**What the exercise asks:** In your copy, each line below is repeated exactly and no image appears.

**Data extract:**

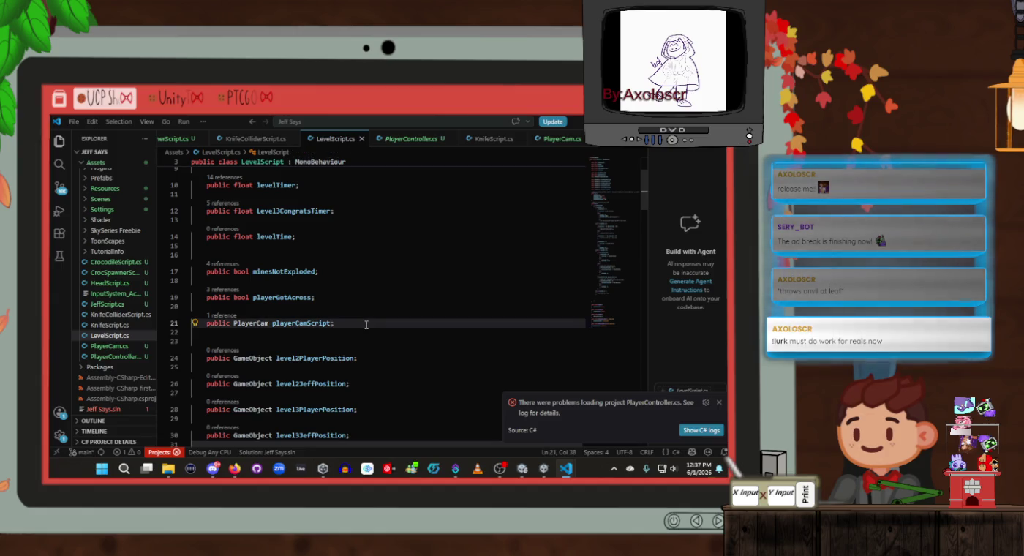
pyautogui.press('Return')
pyautogui.press('Return')
pyautogui.write('public GameOb')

**Output below:**
pyautogui.press('Return')
pyautogui.press('Return')
pyautogui.write('public GameOb')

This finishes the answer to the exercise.